Monday, October 6, 2008

The Greatest Gift

by Jeri Gilchrist
I remember an experience I had with my mom as if it were yesterday.
It is one I will always cherish as I have relived it again and again over the past few months.

I have noticed at book signings a common question asked is, “How did you come up with this story?” I have a simple reply that actually has a deeper meaning than my answer conveys. I usually reply, “When we learned that my mother had cancer, I recorded as much of her life history on tape as I possibly could. This book, though certainly fictional, came from some of the stories she told me while she was a young child growing up during the occupation of Denmark during WWII.”

Each time I give that answer, my mind flashes back to the time I spent with my mom sitting around a silly tape recorder. Little did I know how much I would come to cherish the moments I spent with her as I now sit and listen to her tell me her life history on tape.

It was during one of our talks that I told her of the things I wish I could give her.
My mother, in her wisdom, told me the greatest gift you can give a person is your time.
Things break, fade, or get lost, but a person’s time can never be replaced. To be there for someone whenever he or she needs you is the most valuable gift you can give.

When I look back on memories of my mother, it’s not the things she gave me that I think of, it’s the time we spent together that is so close to my heart.

I now have a greater appreciation for the time I spend with my dad who will soon be eighty. As I look back through the years, I realize he has always had the time to be there for me. He has helped me through some of the most difficult times of my life. We have done hundreds of wood projects together, canned together, Spring-cleaned his house together, shared numerous talks over a bowl full of popcorn together and the memories continue. They are priceless to me.

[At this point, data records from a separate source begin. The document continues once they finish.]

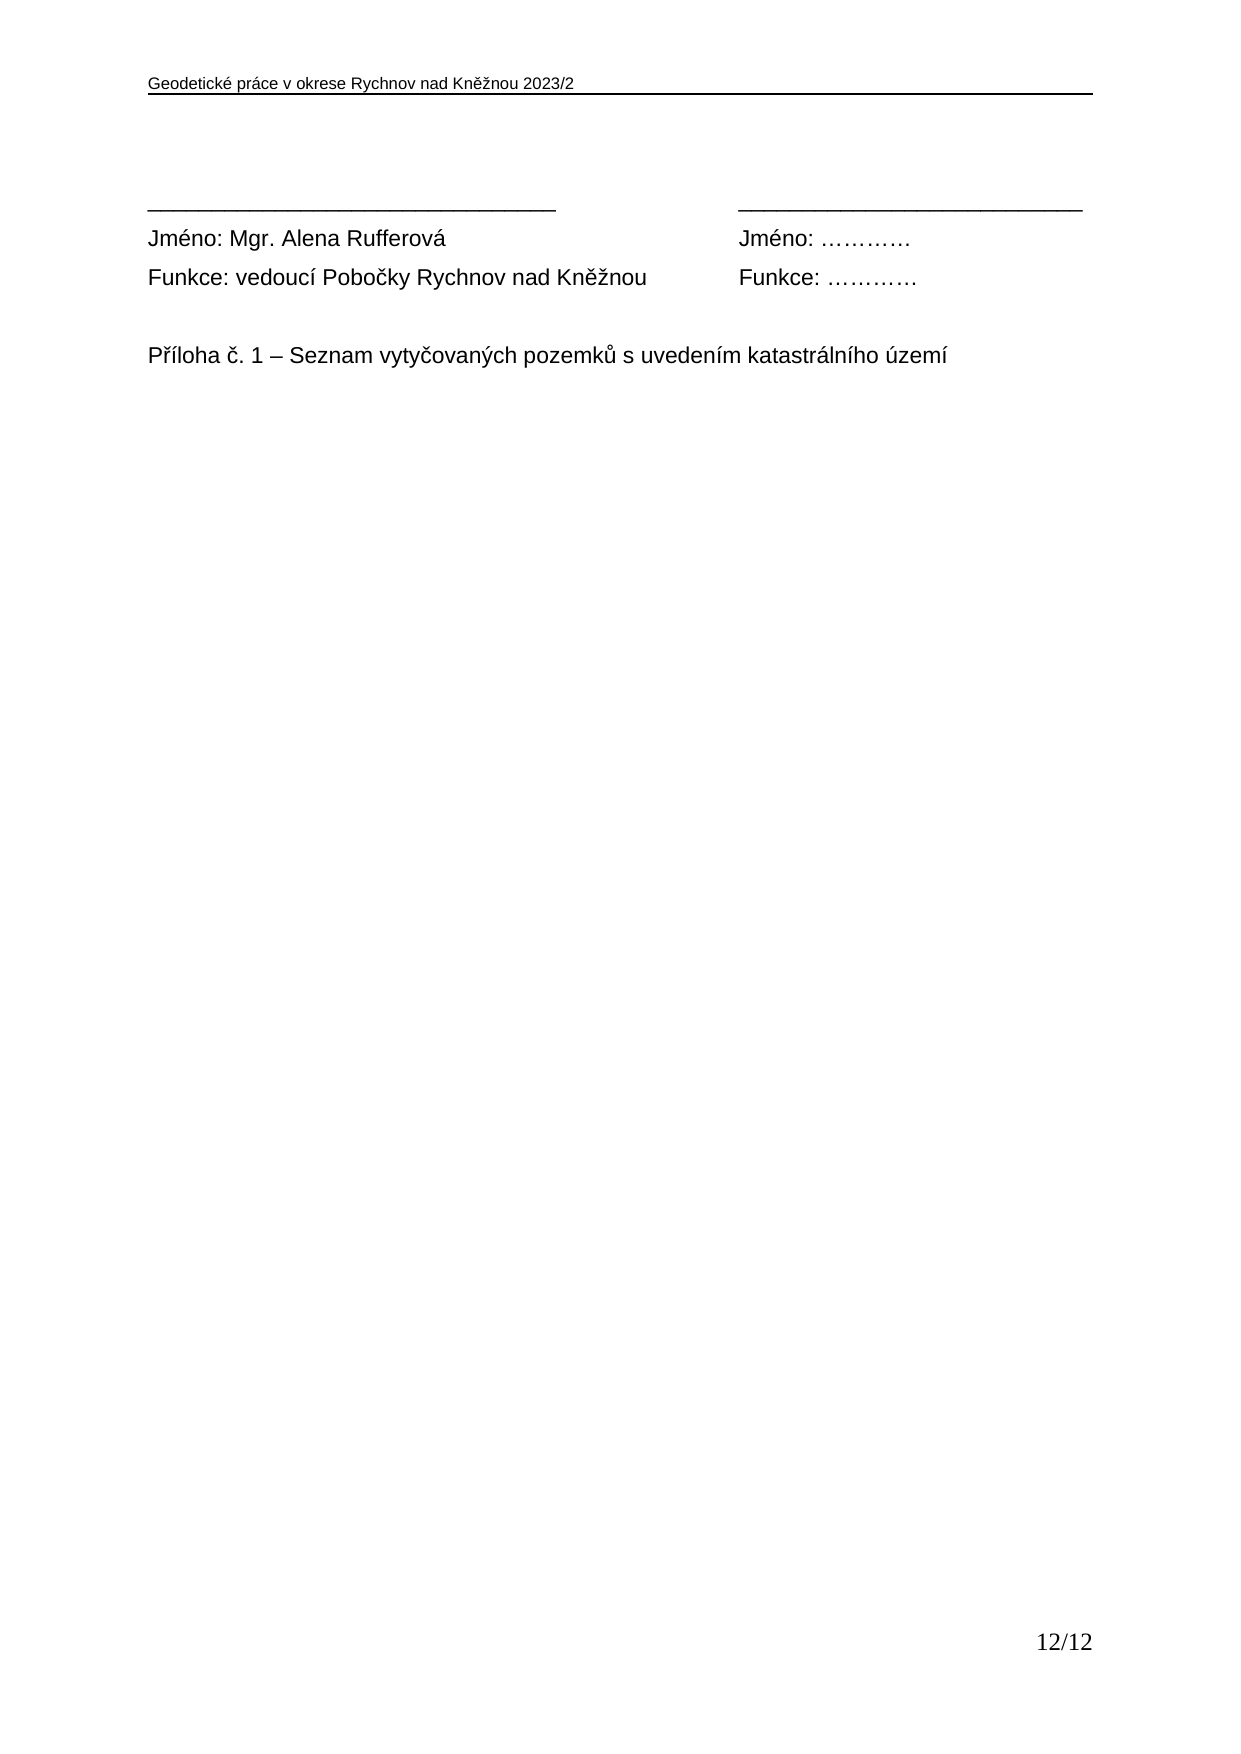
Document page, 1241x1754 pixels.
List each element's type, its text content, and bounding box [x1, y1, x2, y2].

text Jméno: Mgr. Alena Rufferová Jméno: ………… [148, 225, 1093, 252]
text Funkce: vedoucí Pobočky Rychnov nad Kněžnou Funkce: ………… [148, 264, 1093, 291]
text Příloha č. 1 – Seznam vytyčovaných pozemků s uvedením katastrálního území [148, 342, 1093, 368]
text ________________________________ ___________________________ [148, 186, 1093, 213]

There are moments that I wish I could stop time and hold them in my arms forever: marveling at the birth of my sons, looking at my husband across the alter of the Temple, listening to my sons receive Patriarchal or Priesthood blessings, watching my oldest son open his mission call and his Temple marriage, feeling grateful for my youngest son’s successful brain surgeries, and seeing him give a talk in Sacrament meeting and giving us a thumbs up from the pulpit because he did it. I have had so many meaningful moments! Even simple moments are significant; like holding hands with Brad when everything in the world seemed right.

My happiest times in life, or those that have the deepest meaning are spent with my family and friends. They are my most treasured moments as we have spent time celebrating, supporting, helping, worshiping, or reuniting with each other. Playing, laughing, crying, or simply sitting in silence watching a sunset together have come to be some of my most cherished memories. It’s in those moments when I truly realize how precious it is that we, together, have this gift of time.


Cheri J. Crane said...

Great blog, Jeri. There are indeed moments we wish could last forever. This past week, I found myself wishing the time I spent holding my tiny new granddaughter would last forever. Time spent with family and friends is a precious gift.

Jennie said...

I so agree with you, Jeri. So much of life is taken up with rushing around, yet the memories that matter, that sustain us through the hard times, are those spent with loved ones and are often the small, almost insignificant shared moments. Just yesterday a "middle child" told me one of her cherished memories of her childhood was a day when she accompanied me somewhere and on the way back I bought her a Texas doughnut just for her.

Michele Ashman Bell said...

Your blog was so poignant and sweet. I found myself reflecting on those moments I could freeze frame from the past, moments I want to cherish forever. I also found myself making a vow to be a little more generous with my time, especially where my loved ones are concerned. Your words spoke to my heart, thank you.

Nancy Campbell Allen said...

What a great blog, Jeri. It made me think I need to sit with my mom and tape her memories of life as a child. Our moms were neighbors. My mom was born in Norway at the tale end of the war and her parents hid a Jewish man in their attic during the war.

I agree so much with what you said about stopping time- there've been times when I've said to myself, "I want to remember this moment forever."

Stephanie Black said...

Jeri, I really needed to hear this. Thanks so much for a thought-provoking blog!

Gale Sears said...

I have finally found my way onto the site and am reading through all the amazing blogs. Thank you for the tender rememberances of your mom and for putting forward the really important things in life.